-- What the task asks --
Transcribe the records below exactly, from their first line through the line containing "Radio Campus Paris". Omit every line after it.

-- Task data --
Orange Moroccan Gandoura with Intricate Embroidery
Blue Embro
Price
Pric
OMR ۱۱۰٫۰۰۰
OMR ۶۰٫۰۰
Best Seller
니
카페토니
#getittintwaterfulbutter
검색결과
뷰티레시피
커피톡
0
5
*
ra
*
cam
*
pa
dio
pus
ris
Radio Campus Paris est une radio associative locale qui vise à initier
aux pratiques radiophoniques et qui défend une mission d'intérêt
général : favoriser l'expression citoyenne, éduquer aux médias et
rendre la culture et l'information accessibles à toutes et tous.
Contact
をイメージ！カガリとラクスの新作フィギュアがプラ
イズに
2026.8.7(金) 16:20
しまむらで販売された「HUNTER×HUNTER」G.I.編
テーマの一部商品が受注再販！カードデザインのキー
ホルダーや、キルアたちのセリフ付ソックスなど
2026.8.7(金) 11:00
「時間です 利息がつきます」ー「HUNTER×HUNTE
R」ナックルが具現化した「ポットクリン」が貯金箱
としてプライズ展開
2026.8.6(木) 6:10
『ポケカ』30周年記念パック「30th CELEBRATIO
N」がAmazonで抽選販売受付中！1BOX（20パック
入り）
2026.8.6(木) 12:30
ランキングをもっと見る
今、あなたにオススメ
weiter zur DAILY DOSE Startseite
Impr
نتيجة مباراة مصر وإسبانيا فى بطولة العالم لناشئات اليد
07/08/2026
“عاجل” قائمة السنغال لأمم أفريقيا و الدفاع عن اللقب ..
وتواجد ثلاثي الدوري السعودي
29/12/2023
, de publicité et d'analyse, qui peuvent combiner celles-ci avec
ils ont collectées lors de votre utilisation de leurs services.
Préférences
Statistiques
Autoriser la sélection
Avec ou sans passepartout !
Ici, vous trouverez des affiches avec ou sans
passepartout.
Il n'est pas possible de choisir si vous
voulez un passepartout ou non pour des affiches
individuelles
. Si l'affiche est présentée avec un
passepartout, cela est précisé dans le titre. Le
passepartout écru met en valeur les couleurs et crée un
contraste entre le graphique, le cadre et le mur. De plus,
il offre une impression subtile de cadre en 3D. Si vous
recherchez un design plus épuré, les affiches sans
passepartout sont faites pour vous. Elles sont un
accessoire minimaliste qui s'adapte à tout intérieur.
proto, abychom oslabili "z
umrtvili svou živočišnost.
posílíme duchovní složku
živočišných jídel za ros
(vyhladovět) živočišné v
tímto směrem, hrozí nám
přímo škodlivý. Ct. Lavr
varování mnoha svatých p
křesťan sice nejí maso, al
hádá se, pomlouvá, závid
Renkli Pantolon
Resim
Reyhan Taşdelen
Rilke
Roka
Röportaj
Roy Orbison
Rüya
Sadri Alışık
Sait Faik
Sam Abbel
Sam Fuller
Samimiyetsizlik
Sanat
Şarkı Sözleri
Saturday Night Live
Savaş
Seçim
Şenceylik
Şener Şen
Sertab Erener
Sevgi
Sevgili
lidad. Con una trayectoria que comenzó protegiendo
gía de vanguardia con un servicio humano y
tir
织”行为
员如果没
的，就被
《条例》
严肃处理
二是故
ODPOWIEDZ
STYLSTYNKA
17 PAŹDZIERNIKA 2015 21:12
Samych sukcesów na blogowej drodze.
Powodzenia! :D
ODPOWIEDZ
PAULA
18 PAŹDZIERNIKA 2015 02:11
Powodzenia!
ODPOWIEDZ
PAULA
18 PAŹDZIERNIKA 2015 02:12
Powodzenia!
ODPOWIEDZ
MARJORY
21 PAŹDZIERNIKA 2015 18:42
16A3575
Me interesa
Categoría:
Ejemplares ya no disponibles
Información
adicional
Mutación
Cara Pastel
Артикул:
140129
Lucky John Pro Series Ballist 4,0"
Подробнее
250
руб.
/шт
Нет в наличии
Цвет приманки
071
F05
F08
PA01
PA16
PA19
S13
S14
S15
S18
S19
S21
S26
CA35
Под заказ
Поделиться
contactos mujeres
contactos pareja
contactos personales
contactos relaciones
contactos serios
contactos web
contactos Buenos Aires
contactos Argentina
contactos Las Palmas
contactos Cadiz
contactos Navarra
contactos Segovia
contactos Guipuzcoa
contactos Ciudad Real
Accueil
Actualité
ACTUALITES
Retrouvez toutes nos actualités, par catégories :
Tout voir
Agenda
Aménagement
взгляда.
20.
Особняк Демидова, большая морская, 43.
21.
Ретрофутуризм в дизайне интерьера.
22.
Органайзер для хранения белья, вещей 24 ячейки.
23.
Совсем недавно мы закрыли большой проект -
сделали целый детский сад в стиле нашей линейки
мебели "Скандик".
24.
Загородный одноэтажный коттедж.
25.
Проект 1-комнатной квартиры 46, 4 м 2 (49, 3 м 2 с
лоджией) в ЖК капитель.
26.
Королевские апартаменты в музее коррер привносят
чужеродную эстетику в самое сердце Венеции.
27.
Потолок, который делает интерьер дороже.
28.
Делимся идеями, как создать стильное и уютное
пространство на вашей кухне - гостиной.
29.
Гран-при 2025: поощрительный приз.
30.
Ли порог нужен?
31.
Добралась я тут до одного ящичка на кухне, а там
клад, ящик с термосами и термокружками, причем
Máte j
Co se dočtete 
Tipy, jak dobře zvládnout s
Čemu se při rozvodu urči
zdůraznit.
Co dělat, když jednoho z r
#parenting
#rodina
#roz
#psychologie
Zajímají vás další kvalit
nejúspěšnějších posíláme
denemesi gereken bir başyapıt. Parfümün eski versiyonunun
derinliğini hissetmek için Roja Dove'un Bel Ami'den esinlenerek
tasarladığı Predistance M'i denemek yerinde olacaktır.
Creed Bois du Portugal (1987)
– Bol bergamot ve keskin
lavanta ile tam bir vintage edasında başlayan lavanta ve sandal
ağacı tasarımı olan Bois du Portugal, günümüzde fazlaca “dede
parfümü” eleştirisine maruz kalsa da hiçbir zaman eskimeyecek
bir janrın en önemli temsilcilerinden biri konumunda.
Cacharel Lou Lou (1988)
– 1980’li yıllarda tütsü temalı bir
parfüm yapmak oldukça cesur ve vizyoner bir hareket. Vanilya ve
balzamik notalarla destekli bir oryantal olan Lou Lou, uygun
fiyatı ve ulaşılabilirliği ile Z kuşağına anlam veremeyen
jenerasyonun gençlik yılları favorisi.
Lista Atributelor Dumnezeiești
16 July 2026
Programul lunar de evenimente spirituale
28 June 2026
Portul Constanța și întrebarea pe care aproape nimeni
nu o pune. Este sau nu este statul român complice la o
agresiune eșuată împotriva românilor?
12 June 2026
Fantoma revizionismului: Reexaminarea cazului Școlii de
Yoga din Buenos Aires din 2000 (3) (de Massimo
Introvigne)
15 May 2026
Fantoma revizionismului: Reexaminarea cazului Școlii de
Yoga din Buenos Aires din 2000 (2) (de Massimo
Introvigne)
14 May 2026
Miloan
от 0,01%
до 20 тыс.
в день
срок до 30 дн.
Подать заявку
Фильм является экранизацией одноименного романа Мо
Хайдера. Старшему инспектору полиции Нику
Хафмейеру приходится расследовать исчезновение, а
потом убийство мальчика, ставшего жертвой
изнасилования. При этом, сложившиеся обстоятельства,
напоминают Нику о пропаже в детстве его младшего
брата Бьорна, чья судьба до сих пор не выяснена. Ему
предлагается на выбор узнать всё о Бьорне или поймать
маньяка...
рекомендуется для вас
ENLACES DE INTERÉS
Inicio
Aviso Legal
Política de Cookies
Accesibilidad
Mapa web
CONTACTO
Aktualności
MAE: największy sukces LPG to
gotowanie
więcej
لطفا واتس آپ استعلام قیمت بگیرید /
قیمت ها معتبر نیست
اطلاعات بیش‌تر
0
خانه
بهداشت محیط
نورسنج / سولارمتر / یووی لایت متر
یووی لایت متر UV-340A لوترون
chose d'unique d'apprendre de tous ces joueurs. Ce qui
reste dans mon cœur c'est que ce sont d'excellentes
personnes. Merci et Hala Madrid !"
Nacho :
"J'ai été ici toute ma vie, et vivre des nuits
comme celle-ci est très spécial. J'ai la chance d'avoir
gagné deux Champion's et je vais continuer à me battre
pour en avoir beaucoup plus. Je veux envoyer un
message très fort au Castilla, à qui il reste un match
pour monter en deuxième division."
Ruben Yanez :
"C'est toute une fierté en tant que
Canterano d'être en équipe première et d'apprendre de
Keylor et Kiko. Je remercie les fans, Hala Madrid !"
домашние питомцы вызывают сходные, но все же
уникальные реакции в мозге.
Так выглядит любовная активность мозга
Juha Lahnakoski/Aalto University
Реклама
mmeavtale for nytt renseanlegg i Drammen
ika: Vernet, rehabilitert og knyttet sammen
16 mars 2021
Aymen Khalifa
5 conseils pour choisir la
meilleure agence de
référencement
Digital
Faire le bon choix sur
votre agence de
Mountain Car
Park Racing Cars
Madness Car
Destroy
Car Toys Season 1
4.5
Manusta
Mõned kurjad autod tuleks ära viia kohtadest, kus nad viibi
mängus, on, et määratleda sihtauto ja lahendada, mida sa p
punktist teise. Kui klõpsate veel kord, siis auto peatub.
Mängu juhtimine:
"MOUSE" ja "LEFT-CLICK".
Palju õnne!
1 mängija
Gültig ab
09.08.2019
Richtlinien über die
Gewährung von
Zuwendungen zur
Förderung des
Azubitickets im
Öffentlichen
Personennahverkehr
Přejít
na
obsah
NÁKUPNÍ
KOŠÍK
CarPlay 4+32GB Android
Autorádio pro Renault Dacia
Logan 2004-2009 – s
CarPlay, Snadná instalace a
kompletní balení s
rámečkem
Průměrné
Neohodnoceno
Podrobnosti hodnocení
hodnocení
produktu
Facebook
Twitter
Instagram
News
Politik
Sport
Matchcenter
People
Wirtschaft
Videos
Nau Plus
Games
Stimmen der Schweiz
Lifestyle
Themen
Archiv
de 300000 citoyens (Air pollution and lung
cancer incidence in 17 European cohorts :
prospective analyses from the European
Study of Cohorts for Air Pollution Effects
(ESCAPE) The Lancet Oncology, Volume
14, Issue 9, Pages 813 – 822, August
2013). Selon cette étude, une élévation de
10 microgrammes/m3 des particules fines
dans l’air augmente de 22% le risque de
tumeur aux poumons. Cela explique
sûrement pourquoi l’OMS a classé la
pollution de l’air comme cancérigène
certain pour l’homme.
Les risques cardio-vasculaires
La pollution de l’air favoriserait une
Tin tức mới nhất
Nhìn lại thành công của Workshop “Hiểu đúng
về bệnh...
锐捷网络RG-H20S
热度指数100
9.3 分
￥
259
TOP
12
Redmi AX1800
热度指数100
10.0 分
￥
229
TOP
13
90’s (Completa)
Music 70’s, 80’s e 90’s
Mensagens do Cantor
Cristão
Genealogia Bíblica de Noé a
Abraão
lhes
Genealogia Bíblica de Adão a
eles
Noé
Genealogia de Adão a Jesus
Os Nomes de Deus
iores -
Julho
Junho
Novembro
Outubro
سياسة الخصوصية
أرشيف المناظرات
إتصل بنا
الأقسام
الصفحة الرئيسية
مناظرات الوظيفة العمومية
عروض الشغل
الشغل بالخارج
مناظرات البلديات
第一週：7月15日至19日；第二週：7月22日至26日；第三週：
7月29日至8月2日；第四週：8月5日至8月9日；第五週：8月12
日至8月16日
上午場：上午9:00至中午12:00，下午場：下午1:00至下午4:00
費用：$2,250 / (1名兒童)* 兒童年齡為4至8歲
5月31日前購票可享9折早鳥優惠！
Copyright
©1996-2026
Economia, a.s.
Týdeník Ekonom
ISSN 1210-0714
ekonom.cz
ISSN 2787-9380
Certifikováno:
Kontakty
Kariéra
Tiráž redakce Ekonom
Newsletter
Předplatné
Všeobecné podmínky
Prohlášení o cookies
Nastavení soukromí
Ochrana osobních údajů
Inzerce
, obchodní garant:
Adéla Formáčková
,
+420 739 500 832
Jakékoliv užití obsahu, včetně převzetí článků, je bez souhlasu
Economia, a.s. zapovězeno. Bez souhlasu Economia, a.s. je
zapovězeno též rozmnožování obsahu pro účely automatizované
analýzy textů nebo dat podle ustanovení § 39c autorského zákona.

-- Reply --
Orange Moroccan Gandoura with Intricate Embroidery
Blue Embro
Price
Pric
OMR ۱۱۰٫۰۰۰
OMR ۶۰٫۰۰
Best Seller
니
카페토니
#getittintwaterfulbutter
검색결과
뷰티레시피
커피톡
0
5
*
ra
*
cam
*
pa
dio
pus
ris
Radio Campus Paris est une radio associative locale qui vise à initier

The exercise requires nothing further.